Two players started at quarterback for Lovie Smith in 2018. Both of them are gone.
AJ Bush Jr. ran out of eligibility. Though he missed time because of injuries, he had a solid senior season. Bush threw for 1,413 yards and ran for another 733. He would have liked more touchdown passes (six) and fewer picks (10).
If Bush had another year to play, the Illini coaches would have giddily welcomed him back. No such luck.
M.J. Rivers II was a different story. The Texan started three games and played in eight.
He seemed to be in line to start in 2019.
But in early May, Rivers announced his plans to leave Illinois because of “personal circumstances.”
Will there every be any more of an explanation than that? Well, I have tried, reaching out to Rivers multiple times. And getting no response.
There isn’t likely to be more on Rivers coming from the Illinois staff.
In three-plus years covering Lovie Smith, I have learned the coach doesn’t spend time talking about players who have moved on.
That approach follows the tradition of most Illinois coaches. And most in college football. When a player leaves, you wish them luck and then go back to work.
Where will Rivers play next? It’s unclear. Maybe it’ll be at a junior college, like with former Illini quarterback Cam Thomas, who is now at Iowa Western Community College. Play there a year and return to the FBS in 2020. Unfortunately for Rivers, he played too many games in ’18 to redshirt.
Rod Smith is open to using multiple quarterbacks if that’s what it will take to make the offense work best.
Who’s it going to be?
Three weeks before the start of training camp, it’s fair to say the Illinois quarterback position is open. Extremely.
Freshman Isaiah Williams, a superstar recruit from Trinity Catholic in St. Louis, is on campus now, getting to know his teammates and learning as much as he can about Rod Smith’s offense.
I’ve told anyone who will listen that the easiest thing for the Illinois staff to do would be to give the ball to Williams. From the start.
Sure, on-the-job training isn’t ideal. But the Illini have three very winnable games to open the season against Akron, UConn and Eastern Michigan. Eastern Michigan is the only projected bowl team among the three.
Williams is a smart guy and a talented athlete. The Illinois offense is similar to what Williams ran at Trinity.
The Illinois coaches have already shown their willingness to start a freshman. Rivers did it. Williams can, too. With a greater chance for success.
It will be risky, of course. But it offers the best opportunity for long-term success.
Plan B, and C
Brandon Peters isn’t officially on the Illinois roster. But he is in Champaign-Urbana. And can participate in volunteer workouts with his new teammates.
The former Michigan quarterback doesn’t fit the style favored by Rod Smith. He was the nation’s No. 6-rated pro-style quarterback when he signed with the Wolverines out of Avon, Ind. Square peg, round hole.
But coaches can adjust. They can find a way to make it work.
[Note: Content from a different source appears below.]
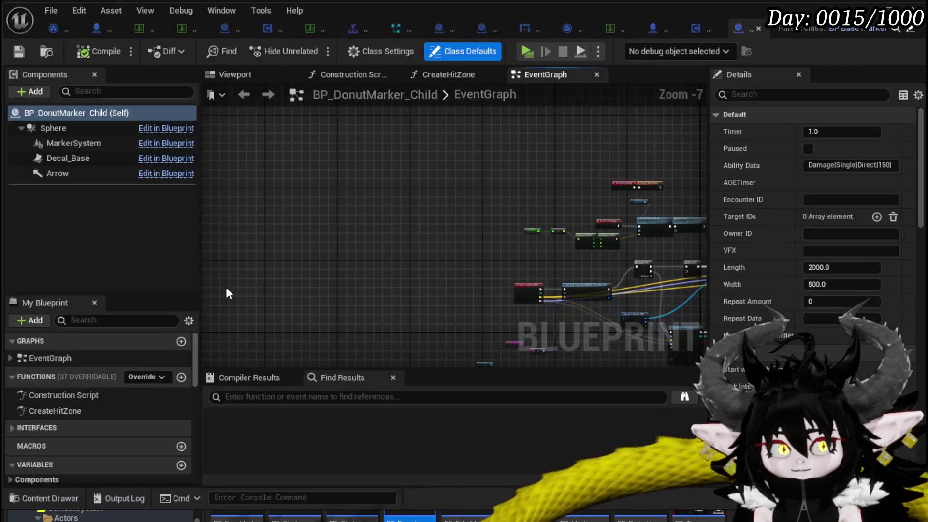
pyautogui.scroll(-2, 290, 207)
pyautogui.scroll(2, 338, 234)
pyautogui.scroll(4, 321, 257)
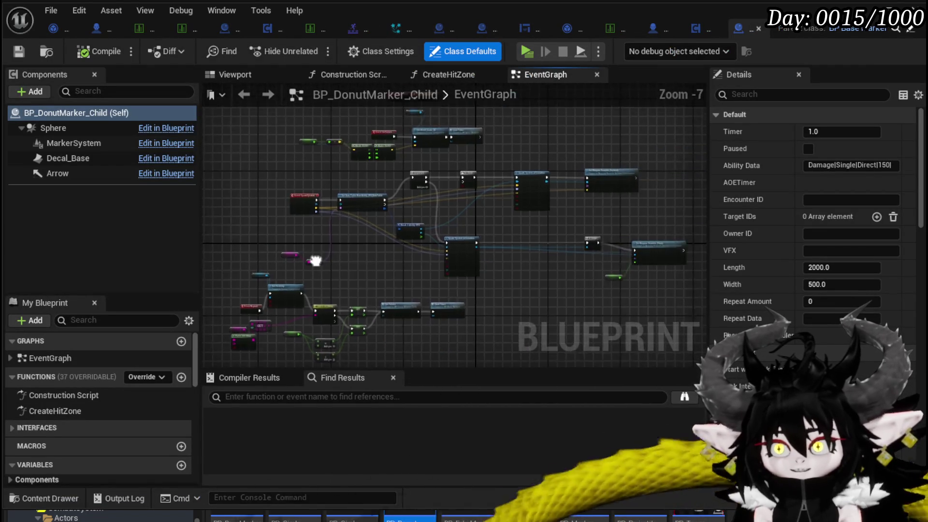
pyautogui.moveTo(314, 259); pyautogui.dragTo(515, 165)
Unlike every other quarterback on the Illini roster, Peters has played at a big-time level against big-time competition. His old home field, Michigan Stadium, seats 107,601. In its final three home games last season, Illinois drew 111,053. Big crowds won’t bother Peters.
Unlike most graduate transfers, Peters won’t be a one-hit wonder. He has two seasons of eligibility remaining. If he’s the guy, the Illini won’t have to start over in 2020.
Two other quarterbacks are already on campus for Illinois. Californian Matt Robinson, who split time with Rivers in the spring, and Peoria’s Coran Taylor both redshirted in 2018. Robinson got on the field in three games, throwing six passes.
Robinson and Taylor have the skillset Rod Smith likes.
How will it all play out? No way to know for sure, right now, but it will be fun to watch. And write about.